What those two events also did was lodge Lincoln’s image in the minds of New Yorkers. Lincoln’s significant and volatile relationship with the city is the subject of a thoroughly engaging new exhibition at the New-York Historical Society, “Lincoln and New York.” In the five years that followed Cooper Union, New York would be directly affected by many of Lincoln’s decisions, and the actions and opinions of its denizens would in turn influence Lincoln’s presidency. In editorials and political cartoons, as well as in the city’s streets, New Yorkers both praised and vilified Lincoln, uniting in their opinion, it seems, only after he was assassinated.

Despite its significance, the Cooper Union speech is still one of the lesserknown aspects of Lincoln’s career. It is fitting that the exhibit opens with several key artifacts from this period, including the original telegram inviting Lincoln to New York, the lectern at which he stood to deliver the speech and a Brady-era camera. A map showing Lincoln’s movements through Manhattan that day is also intriguing.

Once Lincoln is elected and the Civil War erupts, the exhibit shifts into its most prominent and successfully executed theme—how newspapers and magazines shaped New Yorkers’ (and subsequently Americans’) views of the new president. In one display, editorials from the period are shown on a series of hanging newspapers that appear as if they have just rolled off the presses. The exhibit features several political cartoons lampooning or lauding the “RailSplitter,” including his affiliation with the New York-based “Wide Awakes,” a pro-Lincoln paramilitary group. Notorious cartoons pillorying Lincoln for playing down his anti slavery platform are displayed as well, but they are balanced by the inclusion of one of the few extant copies of the Emancipation Proclamation and displays on the African-American response to Lincoln.

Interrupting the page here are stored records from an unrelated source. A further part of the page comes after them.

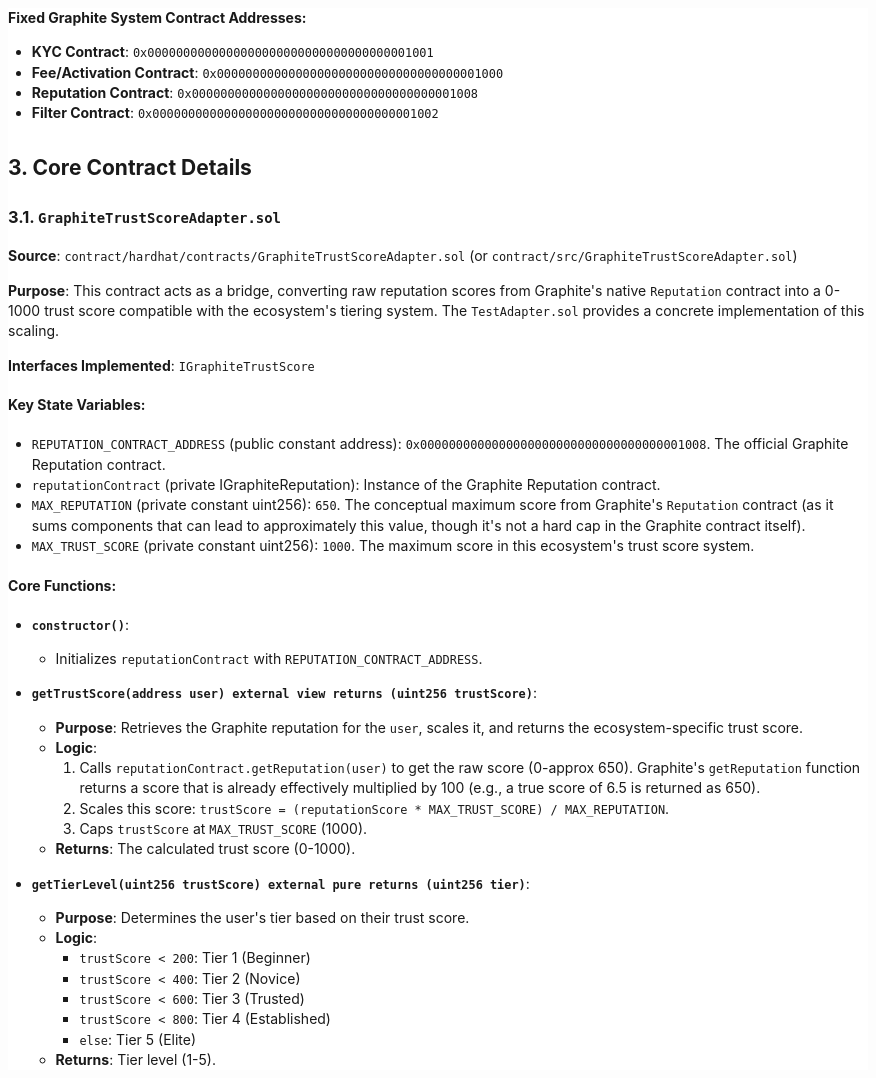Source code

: **Fixed Graphite System Contract Addresses:**
*   **KYC Contract**: `0x0000000000000000000000000000000000001001`
*   **Fee/Activation Contract**: `0x0000000000000000000000000000000000001000`
*   **Reputation Contract**: `0x0000000000000000000000000000000000001008`
*   **Filter Contract**: `0x0000000000000000000000000000000000001002`

## 3. Core Contract Details

### 3.1. `GraphiteTrustScoreAdapter.sol`

**Source**: `contract/hardhat/contracts/GraphiteTrustScoreAdapter.sol` (or `contract/src/GraphiteTrustScoreAdapter.sol`)

**Purpose**: This contract acts as a bridge, converting raw reputation scores from Graphite's native `Reputation` contract into a 0-1000 trust score compatible with the ecosystem's tiering system. The `TestAdapter.sol` provides a concrete implementation of this scaling.

**Interfaces Implemented**: `IGraphiteTrustScore`

#### Key State Variables:
*   `REPUTATION_CONTRACT_ADDRESS` (public constant address): `0x0000000000000000000000000000000000001008`. The official Graphite Reputation contract.
*   `reputationContract` (private IGraphiteReputation): Instance of the Graphite Reputation contract.
*   `MAX_REPUTATION` (private constant uint256): `650`. The conceptual maximum score from Graphite's `Reputation` contract (as it sums components that can lead to approximately this value, though it's not a hard cap in the Graphite contract itself).
*   `MAX_TRUST_SCORE` (private constant uint256): `1000`. The maximum score in this ecosystem's trust score system.

#### Core Functions:

*   **`constructor()`**:
    *   Initializes `reputationContract` with `REPUTATION_CONTRACT_ADDRESS`.

*   **`getTrustScore(address user) external view returns (uint256 trustScore)`**:
    *   **Purpose**: Retrieves the Graphite reputation for the `user`, scales it, and returns the ecosystem-specific trust score.
    *   **Logic**:
        1.  Calls `reputationContract.getReputation(user)` to get the raw score (0-approx 650). Graphite's `getReputation` function returns a score that is already effectively multiplied by 100 (e.g., a true score of 6.5 is returned as 650).
        2.  Scales this score: `trustScore = (reputationScore * MAX_TRUST_SCORE) / MAX_REPUTATION`.
        3.  Caps `trustScore` at `MAX_TRUST_SCORE` (1000).
    *   **Returns**: The calculated trust score (0-1000).

*   **`getTierLevel(uint256 trustScore) external pure returns (uint256 tier)`**:
    *   **Purpose**: Determines the user's tier based on their trust score.
    *   **Logic**:
        *   `trustScore < 200`: Tier 1 (Beginner)
        *   `trustScore < 400`: Tier 2 (Novice)
        *   `trustScore < 600`: Tier 3 (Trusted)
        *   `trustScore < 800`: Tier 4 (Established)
        *   `else`: Tier 5 (Elite)
    *   **Returns**: Tier level (1-5).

New York was known as “the northernmost battlefield of the war,” which was never more evident than during the 1863 Draft Riots. A series of four maps of lower Manhattan pinpoints and details the locations of several violent scenes, painting a gruesome picture of the scope of the unrest. Less successful is a small theater-in-the-round that forces visitors to crane their necks to watch a series of quotes about the riots, unevenly read by actors.

The final gallery deals with the outpouring of grief in New York over Lincoln’s death. Among the artifacts is a recently discovered scrapbook by one New Yorker who acted as a “roving reporter,” capturing comments and tributes that poured in after the assassination. The exhibit ends with a reproduction of Walt Whitman’s memorial poem “When Lilacs Last in the Dooryard Bloom’d.” The inclusion of poetry seems astonishing in this modern sound-bite era, but it serves as a fitting coda to an exhibit that is as much about the man as it is about the words and images that shaped him.